The Feathers was quiet at half past eleven on a Wednesday morning. They took a table at the back of the large pub, away from a couple of plainclothes officers who were talking in soft voices near the window.

“I told Wardle about our friend in the beanie while you were in the bathroom,” Strike told Robin. “He says he’s going to put a plainclothes man around Denmark Street to keep an eye out for a few days.”

“D’you think the press are going to come back?” asked Robin, who had not yet had time to worry about this.

“I hope not. Wardle’s going to keep the fake letters under wraps. He says it’s playing into this nutter’s hands to release them. He inclines to the view that the killer’s genuinely trying to frame me.”

“You don’t?”

“No,” said Strike. “He’s not that unhinged. There’s something weirder going on here.”

He fell silent and Robin, respecting his thought process, maintained her own silence.

“Terrorism, that’s what this is,” said Strike slowly, scratching his unshaven chin. “He’s trying to put the wind up us, disrupt our lives as much as possible; and let’s face it, he’s succeeding. We’ve got police crawling over the office and calling us into the Yard, we’ve lost most of our clients, you’re—”

“Don’t worry about me!” said Robin at once, “I don’t want you to worry—”

“For fuck’s sake, Robin,” said Strike on a flash of temper, “both of us saw that guy yesterday. Wardle thinks I should tell you to stay home and I—”

“Please,” she said, her early-morning fears swarming back upon her, “don’t make me stop work—”

“It’s not worth being murdered to escape your home life!”

He regretted saying it immediately, as he saw her wince.

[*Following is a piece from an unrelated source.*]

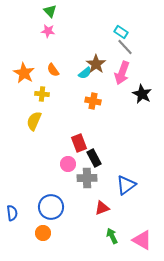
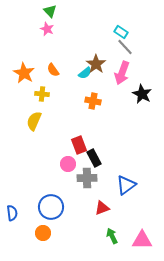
pink star: moved 1 px left, 2 px up; rotated 16 degrees clockwise
red rectangle: moved 2 px down
pink triangle: rotated 30 degrees counterclockwise
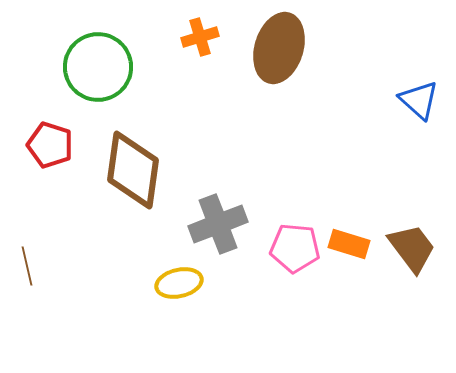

“I’m not using it as an escape,” she muttered. “I love this job. I woke up this morning feeling sick about what I told you last night. I was worried you—might not think I’m tough enough anymore.”

“This hasn’t got anything to do with what you told me last night and nothing to do with being tough. It’s about a psycho who might be following you, who’s already hacked a woman to bits.”

Robin drank her lukewarm tea and said nothing. She was ravenous. However, the thought of eating pub food containing any form of meat made sweat break out over her scalp.

“It can’t have been a first murder, can it?” Strike asked rhetorically, his dark eyes fixed on the hand-painted names of beers over the bar. “Beheading her, cutting off her limbs, taking bits of her away? Wouldn’t you work up to that?”

“You’d think so,” Robin agreed.

“That was done for the pleasure of doing it. He had a one-man orgy in that bathroom.”

Robin was now unsure whether she was experiencing hunger or nausea.

“A sadistic maniac who’s got a grudge against me and has decided to unite his hobbies,” Strike mused aloud.

“Does that fit any of the men you suspect?” Robin asked. “Have any of them killed before, that you know of?”

“Yeah,” said Strike. “Whittaker. He killed my mother.”

But in a very different way, thought Robin. It had been a needle, not knives, that had dispatched Leda Strike. Out of respect for Strike, who was looking grim, she did not voice the thought. Then she remembered something else.

“I suppose you know,” she said cautiously, “that Whittaker kept another woman’s dead body in his flat for a month?”

“Yeah,” said Strike. “I heard.”

The news had filtered through to him while he was out in the Balkans, passed on by his sister Lucy. He had found a picture online of Whittaker walking into court. His ex-stepfather had been almost unrecognizable, crew-cutted and bearded, but still with those staring gold eyes. Whittaker’s story, if Strike remembered correctly, had been that he had been afraid of “another false accusation” of murder, so he had attempted to mummify the dead woman’s body, binding it up in bin bags and hiding it under floorboards. The defense had claimed to an unsympathetic judge that their client’s novel approach to his problem was due to heavy drug use.